**TASK GOAL**. Reproduce the material from its start through the line with "Евгения Медведева", replacing "Санкт-Петербург" with "Москва" and changing nothing else.
----- DATA TO USE
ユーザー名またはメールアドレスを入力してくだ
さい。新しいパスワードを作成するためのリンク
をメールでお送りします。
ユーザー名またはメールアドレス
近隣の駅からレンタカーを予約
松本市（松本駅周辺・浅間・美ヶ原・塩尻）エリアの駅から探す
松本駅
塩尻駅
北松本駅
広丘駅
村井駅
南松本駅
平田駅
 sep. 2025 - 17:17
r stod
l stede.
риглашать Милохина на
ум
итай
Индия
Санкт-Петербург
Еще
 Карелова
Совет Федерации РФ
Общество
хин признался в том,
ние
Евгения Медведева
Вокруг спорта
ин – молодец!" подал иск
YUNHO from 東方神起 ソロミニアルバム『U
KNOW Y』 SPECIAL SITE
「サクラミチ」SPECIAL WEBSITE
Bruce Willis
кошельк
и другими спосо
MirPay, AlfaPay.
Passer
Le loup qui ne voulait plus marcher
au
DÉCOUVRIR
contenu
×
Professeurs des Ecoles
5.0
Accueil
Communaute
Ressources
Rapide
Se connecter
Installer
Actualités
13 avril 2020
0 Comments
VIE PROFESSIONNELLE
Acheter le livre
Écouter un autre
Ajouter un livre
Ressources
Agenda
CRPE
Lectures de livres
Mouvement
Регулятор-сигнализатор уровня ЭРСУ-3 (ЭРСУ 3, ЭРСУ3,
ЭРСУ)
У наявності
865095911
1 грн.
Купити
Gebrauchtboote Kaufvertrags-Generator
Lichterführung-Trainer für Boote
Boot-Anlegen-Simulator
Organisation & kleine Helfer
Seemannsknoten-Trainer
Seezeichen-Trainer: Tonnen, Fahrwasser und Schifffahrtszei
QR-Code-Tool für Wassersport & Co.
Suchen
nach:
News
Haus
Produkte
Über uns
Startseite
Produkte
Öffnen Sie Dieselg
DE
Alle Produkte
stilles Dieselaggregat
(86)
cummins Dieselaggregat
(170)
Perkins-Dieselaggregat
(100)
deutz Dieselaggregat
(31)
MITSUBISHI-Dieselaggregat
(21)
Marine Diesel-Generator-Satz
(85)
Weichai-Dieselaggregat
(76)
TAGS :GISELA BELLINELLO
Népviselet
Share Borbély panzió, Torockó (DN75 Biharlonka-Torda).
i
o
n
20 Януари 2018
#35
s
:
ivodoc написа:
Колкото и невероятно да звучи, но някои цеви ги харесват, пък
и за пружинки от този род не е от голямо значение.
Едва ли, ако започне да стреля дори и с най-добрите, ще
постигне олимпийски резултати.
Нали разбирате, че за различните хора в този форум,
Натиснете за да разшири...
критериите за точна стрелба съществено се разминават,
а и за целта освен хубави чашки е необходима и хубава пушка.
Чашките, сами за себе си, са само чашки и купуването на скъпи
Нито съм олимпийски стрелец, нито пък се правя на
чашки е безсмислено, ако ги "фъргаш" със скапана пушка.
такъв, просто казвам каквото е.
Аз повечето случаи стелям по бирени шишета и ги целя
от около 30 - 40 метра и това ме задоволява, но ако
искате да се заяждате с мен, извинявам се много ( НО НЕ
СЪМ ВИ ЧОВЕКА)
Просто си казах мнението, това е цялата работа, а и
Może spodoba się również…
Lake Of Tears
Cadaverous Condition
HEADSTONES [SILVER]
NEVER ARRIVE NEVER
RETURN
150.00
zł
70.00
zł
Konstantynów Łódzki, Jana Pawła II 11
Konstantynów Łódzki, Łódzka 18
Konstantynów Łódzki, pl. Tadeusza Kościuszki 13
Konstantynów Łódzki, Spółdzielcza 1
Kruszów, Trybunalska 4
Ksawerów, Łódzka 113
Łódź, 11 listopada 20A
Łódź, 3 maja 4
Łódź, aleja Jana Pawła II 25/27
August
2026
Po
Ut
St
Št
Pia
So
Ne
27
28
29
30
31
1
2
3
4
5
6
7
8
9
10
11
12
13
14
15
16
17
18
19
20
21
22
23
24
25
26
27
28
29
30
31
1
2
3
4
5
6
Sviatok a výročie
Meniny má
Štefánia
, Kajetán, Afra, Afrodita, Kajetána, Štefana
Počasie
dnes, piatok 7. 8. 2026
----------
**SOLUTION TO THIS PROBLEM**.
ユーザー名またはメールアドレスを入力してくだ
さい。新しいパスワードを作成するためのリンク
をメールでお送りします。
ユーザー名またはメールアドレス
近隣の駅からレンタカーを予約
松本市（松本駅周辺・浅間・美ヶ原・塩尻）エリアの駅から探す
松本駅
塩尻駅
北松本駅
広丘駅
村井駅
南松本駅
平田駅
 sep. 2025 - 17:17
r stod
l stede.
риглашать Милохина на
ум
итай
Индия
Москва
Еще
 Карелова
Совет Федерации РФ
Общество
хин признался в том,
ние
Евгения Медведева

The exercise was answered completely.